Available data START

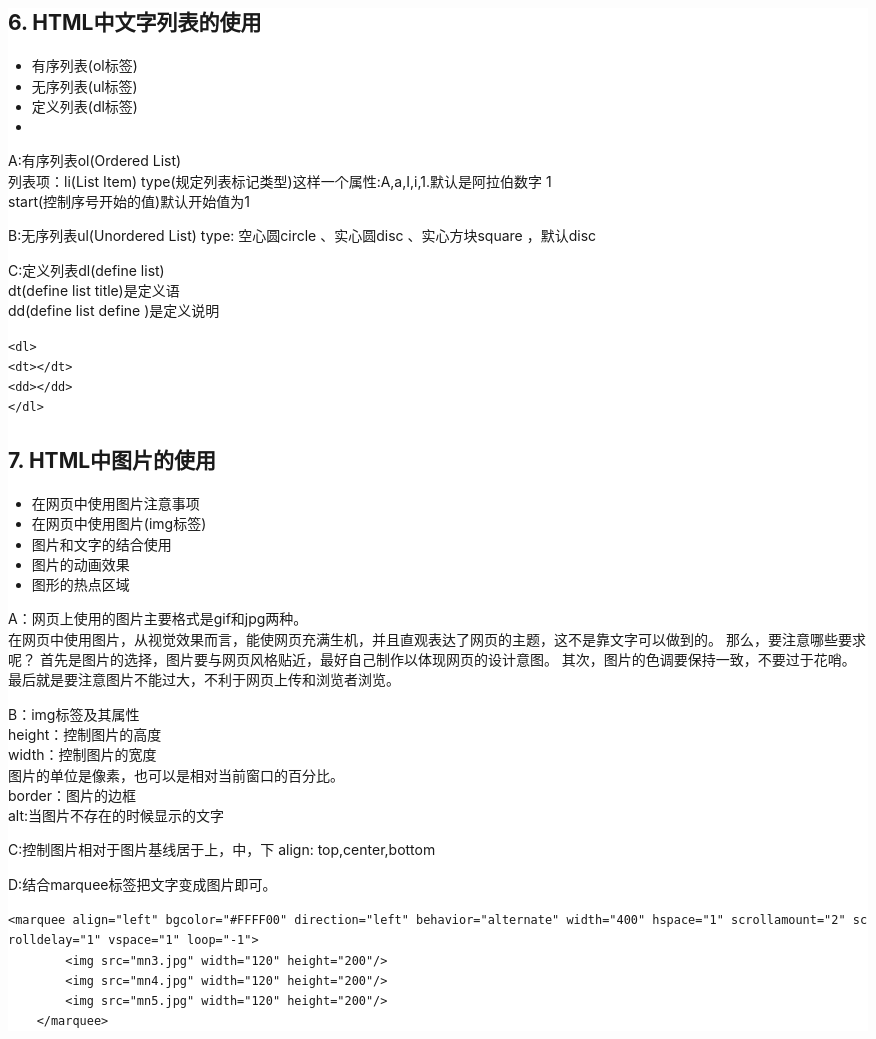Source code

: ## 6. HTML中文字列表的使用

- 有序列表(ol标签)
- 无序列表(ul标签)
- 定义列表(dl标签)
- 
A:有序列表ol(Ordered List)  
列表项：li(List Item)
type(规定列表标记类型)这样一个属性:A,a,I,i,1.默认是阿拉伯数字 1  
start(控制序号开始的值)默认开始值为1

B:无序列表ul(Unordered List)
type: 空心圆circle 、实心圆disc 、实心方块square ，默认disc

C:定义列表dl(define list)  
dt(define list title)是定义语  
dd(define list define )是定义说明
```
<dl>
<dt></dt>
<dd></dd>
</dl>
```
## 7. HTML中图片的使用
- 在网页中使用图片注意事项
- 在网页中使用图片(img标签)
- 图片和文字的结合使用
- 图片的动画效果
- 图形的热点区域  

A：网页上使用的图片主要格式是gif和jpg两种。  
在网页中使用图片，从视觉效果而言，能使网页充满生机，并且直观表达了网页的主题，这不是靠文字可以做到的。
那么，要注意哪些要求呢？
首先是图片的选择，图片要与网页风格贴近，最好自己制作以体现网页的设计意图。
其次，图片的色调要保持一致，不要过于花哨。
最后就是要注意图片不能过大，不利于网页上传和浏览者浏览。

B：img标签及其属性  
height：控制图片的高度  
width：控制图片的宽度  
图片的单位是像素，也可以是相对当前窗口的百分比。  
border：图片的边框  
alt:当图片不存在的时候显示的文字

C:控制图片相对于图片基线居于上，中，下
align: top,center,bottom

D:结合marquee标签把文字变成图片即可。
```
<marquee align="left" bgcolor="#FFFF00" direction="left" behavior="alternate" width="400" hspace="1" scrollamount="2" scrolldelay="1" vspace="1" loop="-1">
		<img src="mn3.jpg" width="120" height="200"/>
		<img src="mn4.jpg" width="120" height="200"/>
		<img src="mn5.jpg" width="120" height="200"/>
	</marquee>
```
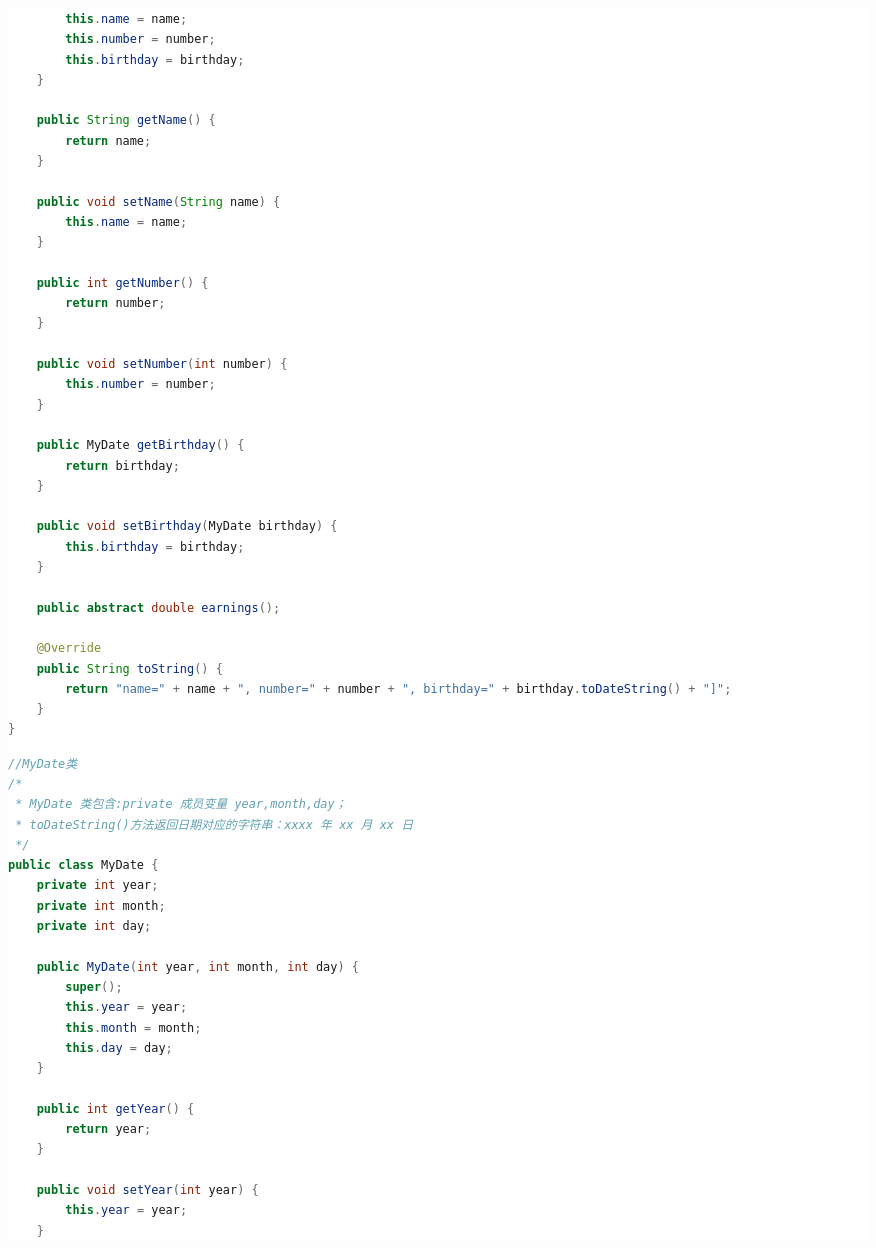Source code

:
 ```java
		this.name = name;
		this.number = number;
		this.birthday = birthday;
	}

	public String getName() {
		return name;
	}

	public void setName(String name) {
		this.name = name;
	}

	public int getNumber() {
		return number;
	}

	public void setNumber(int number) {
		this.number = number;
	}

	public MyDate getBirthday() {
		return birthday;
	}

	public void setBirthday(MyDate birthday) {
		this.birthday = birthday;
	}

	public abstract double earnings();

	@Override
	public String toString() {
		return "name=" + name + ", number=" + number + ", birthday=" + birthday.toDateString() + "]";
	}	
}
```

```java
//MyDate类
/*
 * MyDate 类包含:private 成员变量 year,month,day；
 * toDateString()方法返回日期对应的字符串：xxxx 年 xx 月 xx 日
 */
public class MyDate {
	private int year;
	private int month;
	private int day;
	
	public MyDate(int year, int month, int day) {
		super();
		this.year = year;
		this.month = month;
		this.day = day;
	}

	public int getYear() {
		return year;
	}

	public void setYear(int year) {
		this.year = year;
	}
```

Available data END

## Assignment:
Your reply should contain only the number of lines in the entries above with the word "width".

## Your response:
5